Wednesday, June 4, 2014

Dan Brown's Inferno screws up with your head

Reading a Dan Brown book is like watching a Jerry Bruckheimer movie. You know for sure that it will deliver on the thriller / action punch you expect out of it.

Inferno is another taut thriller from the master of history-meets-cult-meets-conspiracy theory genre. This time Prof. Langdon sets out on a race against time to save the world from another catastrophe set in motion by an obsessive but brilliant man of science who is also a Dante fanatic. His twisted interpretation of the message of Dante's Inferno makes him turn the power of science against the human race setting in motion a series of events that pose a threatening question to the very existence of human race.

The book is a pacy read, full of rich scientific, cultural and historical references - typical of a Dan Brown book. Inferno, takes the readers into the dark world of Dante's masterpiece Inferno and a whole underbelly culture of art, architecture and paintings based on Dante's works. The plot has some really hard hitting twists that will make you keep on turning the pages.

Well you might ask what's new this time as that's always the case with any Dan Brown work but I would urge the readers to read between the lines and relate it to your current world scenario. The message that Inferno seems to convey there screws up a bit with your head. Simply because the threat posed this time is deeply entrenched in reality. It brings to the fore the dangers of the mindless expansion of the human race and our blatant disregard for nature's constraints, taking us ever so closer to our extinction with every passing second.

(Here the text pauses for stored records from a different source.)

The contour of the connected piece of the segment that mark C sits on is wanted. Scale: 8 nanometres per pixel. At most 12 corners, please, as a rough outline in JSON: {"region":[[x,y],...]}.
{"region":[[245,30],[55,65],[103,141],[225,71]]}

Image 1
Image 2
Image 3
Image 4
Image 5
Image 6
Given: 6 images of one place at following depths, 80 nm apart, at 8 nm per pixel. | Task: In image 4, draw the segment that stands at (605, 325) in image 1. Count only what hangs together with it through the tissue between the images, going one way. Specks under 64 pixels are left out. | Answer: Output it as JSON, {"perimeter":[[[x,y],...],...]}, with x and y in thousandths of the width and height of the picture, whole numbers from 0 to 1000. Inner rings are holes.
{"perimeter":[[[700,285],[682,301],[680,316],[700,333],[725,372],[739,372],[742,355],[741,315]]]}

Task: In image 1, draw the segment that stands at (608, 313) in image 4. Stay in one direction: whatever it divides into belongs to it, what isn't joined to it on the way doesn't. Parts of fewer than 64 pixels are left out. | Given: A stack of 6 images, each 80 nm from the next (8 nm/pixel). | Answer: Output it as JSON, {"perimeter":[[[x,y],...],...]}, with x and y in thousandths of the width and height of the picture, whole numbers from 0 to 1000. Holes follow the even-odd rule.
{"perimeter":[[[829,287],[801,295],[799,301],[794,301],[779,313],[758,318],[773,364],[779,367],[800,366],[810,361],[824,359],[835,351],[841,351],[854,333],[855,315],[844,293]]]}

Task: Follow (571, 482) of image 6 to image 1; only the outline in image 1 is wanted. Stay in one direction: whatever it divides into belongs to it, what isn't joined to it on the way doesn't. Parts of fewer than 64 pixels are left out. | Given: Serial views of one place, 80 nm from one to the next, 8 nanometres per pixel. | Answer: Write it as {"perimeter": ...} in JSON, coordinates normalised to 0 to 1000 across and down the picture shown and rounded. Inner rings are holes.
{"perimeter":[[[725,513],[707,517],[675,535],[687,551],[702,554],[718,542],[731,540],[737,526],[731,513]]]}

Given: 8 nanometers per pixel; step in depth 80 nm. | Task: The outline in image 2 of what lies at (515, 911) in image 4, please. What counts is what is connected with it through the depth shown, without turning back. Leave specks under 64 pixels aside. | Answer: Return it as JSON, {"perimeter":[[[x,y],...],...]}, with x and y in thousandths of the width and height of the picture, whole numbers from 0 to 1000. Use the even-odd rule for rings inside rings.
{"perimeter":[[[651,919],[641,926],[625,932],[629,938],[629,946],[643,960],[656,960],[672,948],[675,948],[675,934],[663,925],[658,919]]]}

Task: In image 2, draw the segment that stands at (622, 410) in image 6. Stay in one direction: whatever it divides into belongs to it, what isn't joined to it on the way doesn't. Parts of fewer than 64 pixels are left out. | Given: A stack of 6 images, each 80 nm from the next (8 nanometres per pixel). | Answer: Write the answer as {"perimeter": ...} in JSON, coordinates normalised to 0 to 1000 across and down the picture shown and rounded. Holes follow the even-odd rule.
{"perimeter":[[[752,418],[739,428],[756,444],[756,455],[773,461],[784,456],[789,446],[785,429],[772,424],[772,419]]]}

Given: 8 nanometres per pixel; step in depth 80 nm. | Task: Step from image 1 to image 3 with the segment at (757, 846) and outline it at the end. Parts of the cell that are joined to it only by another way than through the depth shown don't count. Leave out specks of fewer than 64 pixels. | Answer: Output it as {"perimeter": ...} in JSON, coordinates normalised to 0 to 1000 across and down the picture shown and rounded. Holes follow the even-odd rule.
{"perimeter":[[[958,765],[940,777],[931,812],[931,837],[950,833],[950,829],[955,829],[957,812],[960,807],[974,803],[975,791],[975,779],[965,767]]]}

While some of Dan Brown's earlier works may not have registered beyond being the work of pure fiction, Inferno, however will make you sit and realize that seemingly fictional horrors could very well become real life scenarios if we do not adopt a more sustainable way of life. The solution to the problem, that forms the key element of the plot, is even more horrifying and seems dangerously real. I could not help but think that if someone with a really twisted but super brilliant mind reads this book, it wouldn't come as a surprise to me if this piece of fiction turns very real soon. Except, and sadly so, that there may not be any Prof. Langdon around to save the human race.

Bet I got you thinking there and may be feeling a bit uncomfortable but that's what makes Inferno different - you can feel the imminent danger all the time.